● **WHAT NEEDS TO BE DONE**: In the ASPL user's guide excerpt below on similarity operations, what abbreviation does ASPL accept for the similarity command?

ASPL User's Guide v 1.00
© 2024 by SetSphere.com


10-1

   Similarity Operations

Similarity is a cosine based calculation of the angle between vectors in a plane. Setting aside its implementation, ASPL provides the similarity or its abbreviation sim as a command to calculate the similarity between your datasets. In this example, we will load the RANDONEBIT and calculate the similarity between the randomly generated groups in the workspace:

aspl -wsname RANDONEBIT -groupingclass BITGROUP

aspl>  sim v1 v2 v3
    display the similarity between v1 v2 and v3

aspl>  simi123 = sim v1 v2 v3
    assign the similarity calculatiion to COS variable simi123

aspl>  c
    display the COS symbol table

aspl>  ?c simi123
    interrogate the similarity variable simi123

aspl>  ??c simi123
    really interrogate simi123

aspl>  c sorted
    display COS symbol table in sorted mode

aspl>  v sorted
    display the symbol table in sorted mode

aspl>  @c simi123
    display the archived COS variables for simi123

aspl>  @@c simi123
    display the dependencies for COS variables simi123

aspl>  quit
    leave ASPL without saving the workspace RANDONEBIT



A similarity variable is interrogated by preceding it with the operator ?c

To really interrogate a similarity COS variable by sourcing the variables it depends on, precede the COS variable with the operator ??c and
this will cause sourcing the dependendies variables and may also result in updates in the sourced variables.

● **MATERIAL SUPPLIED**:
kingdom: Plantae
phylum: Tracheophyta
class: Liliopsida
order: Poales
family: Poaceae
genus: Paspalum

* * *

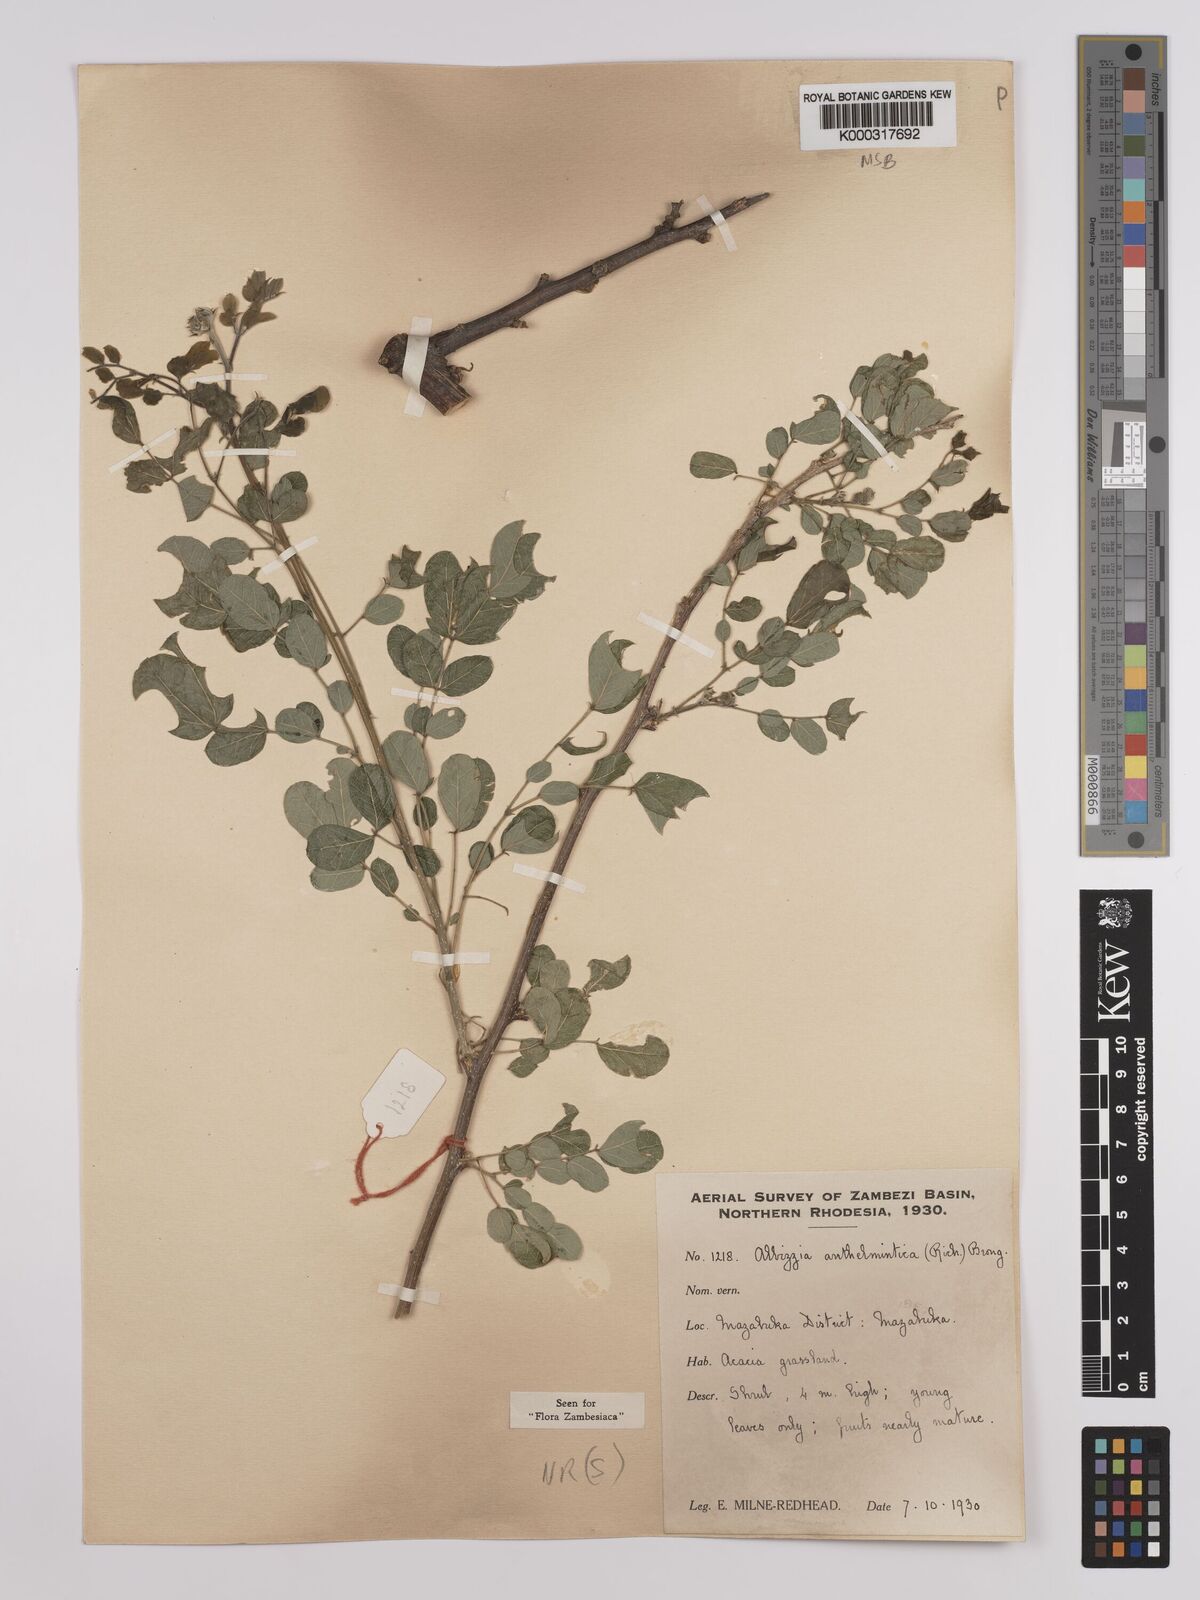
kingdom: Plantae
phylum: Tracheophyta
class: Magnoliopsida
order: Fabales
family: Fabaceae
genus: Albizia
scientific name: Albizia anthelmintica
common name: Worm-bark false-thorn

* * *

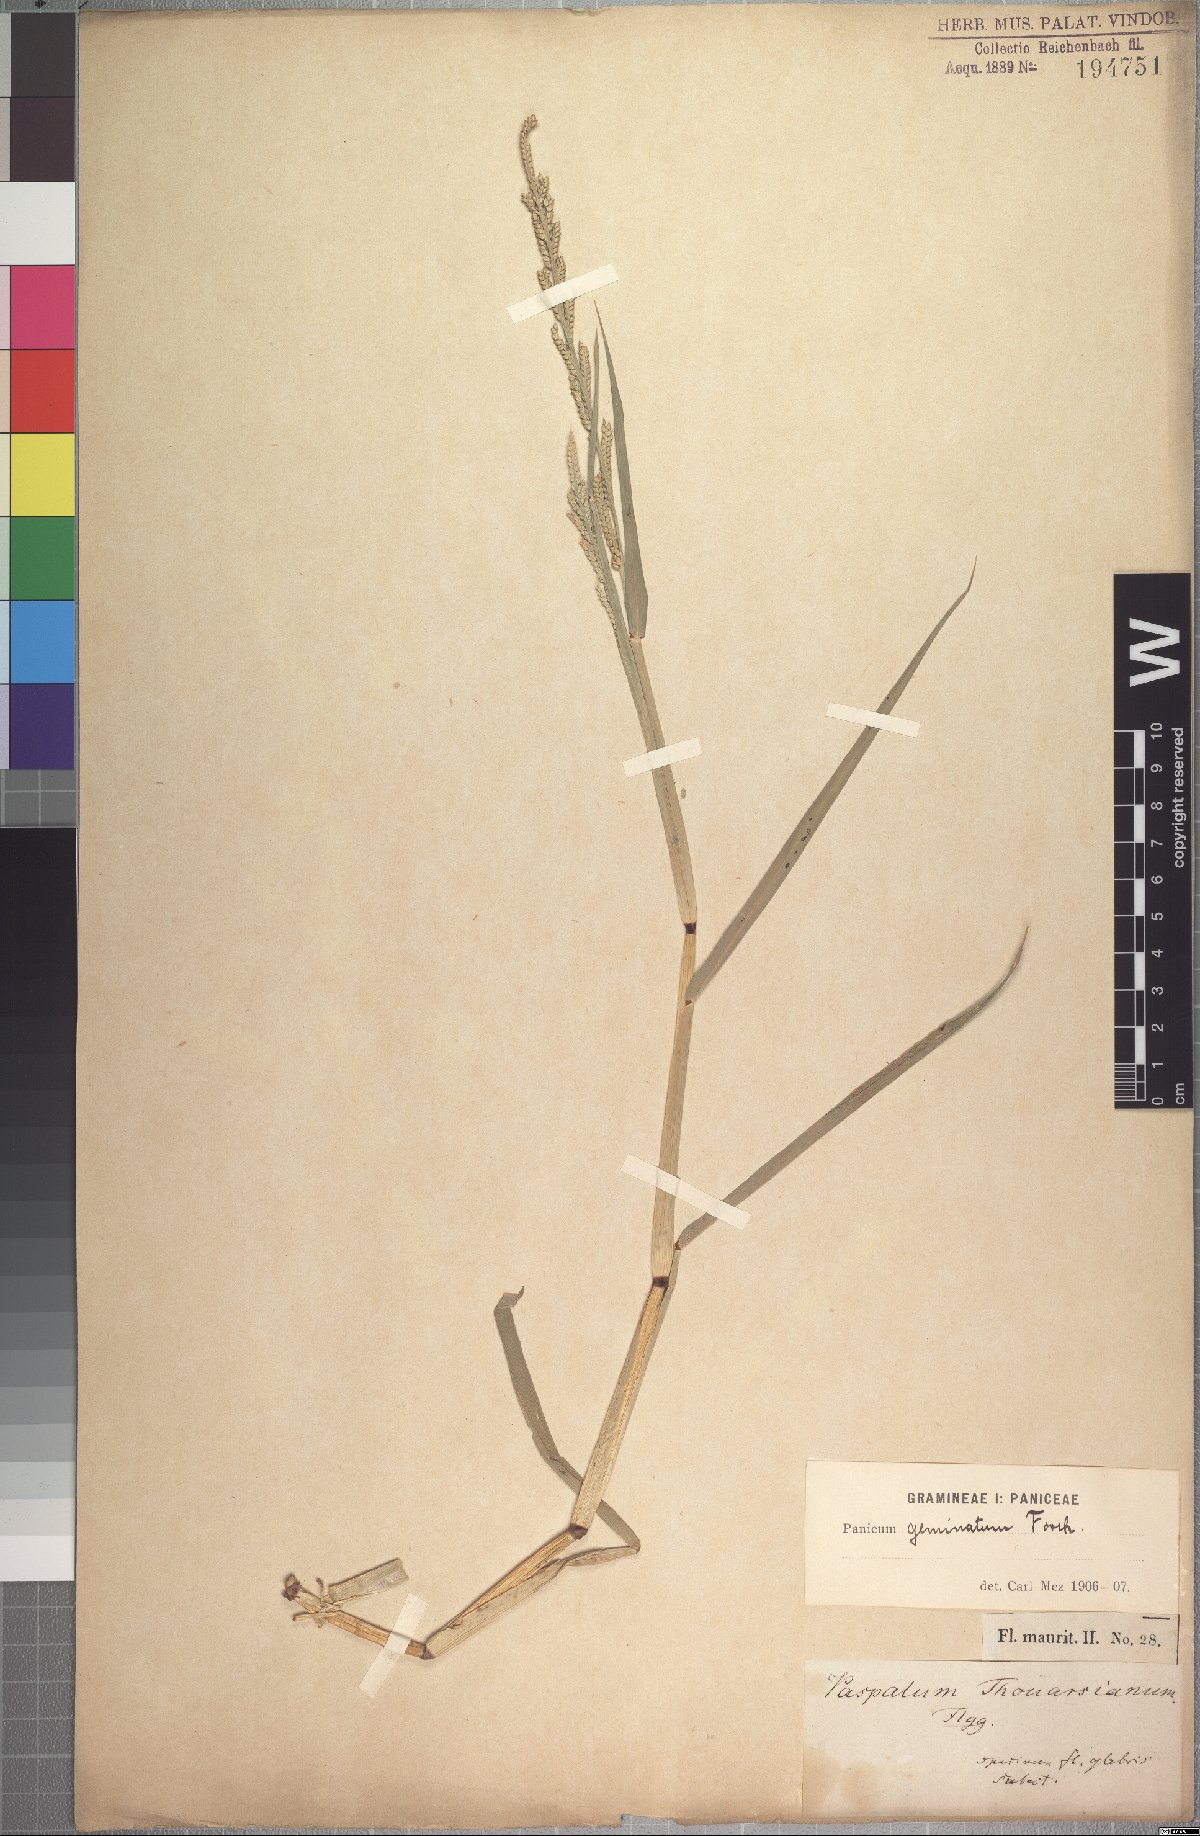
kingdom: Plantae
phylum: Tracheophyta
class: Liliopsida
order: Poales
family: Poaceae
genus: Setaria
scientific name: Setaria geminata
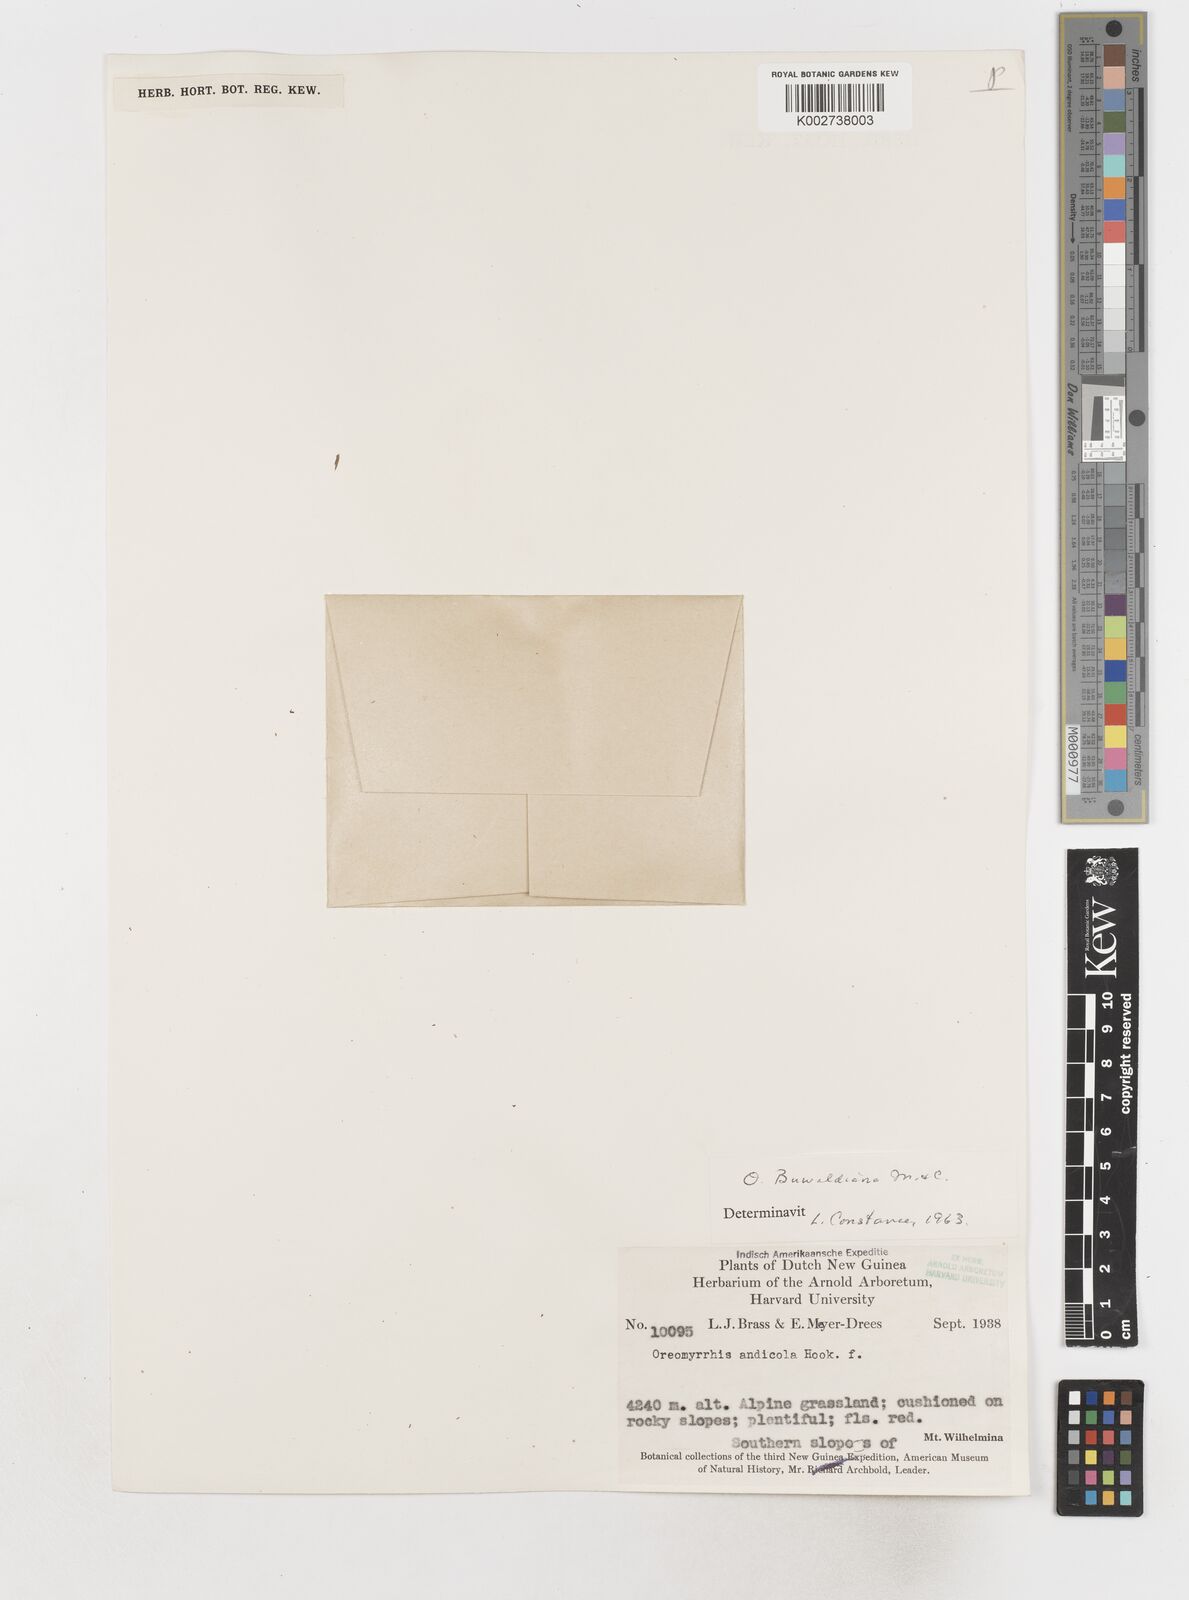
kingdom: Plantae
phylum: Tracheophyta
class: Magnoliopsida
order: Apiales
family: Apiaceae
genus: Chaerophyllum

● **RIGHT ANSWER**: sim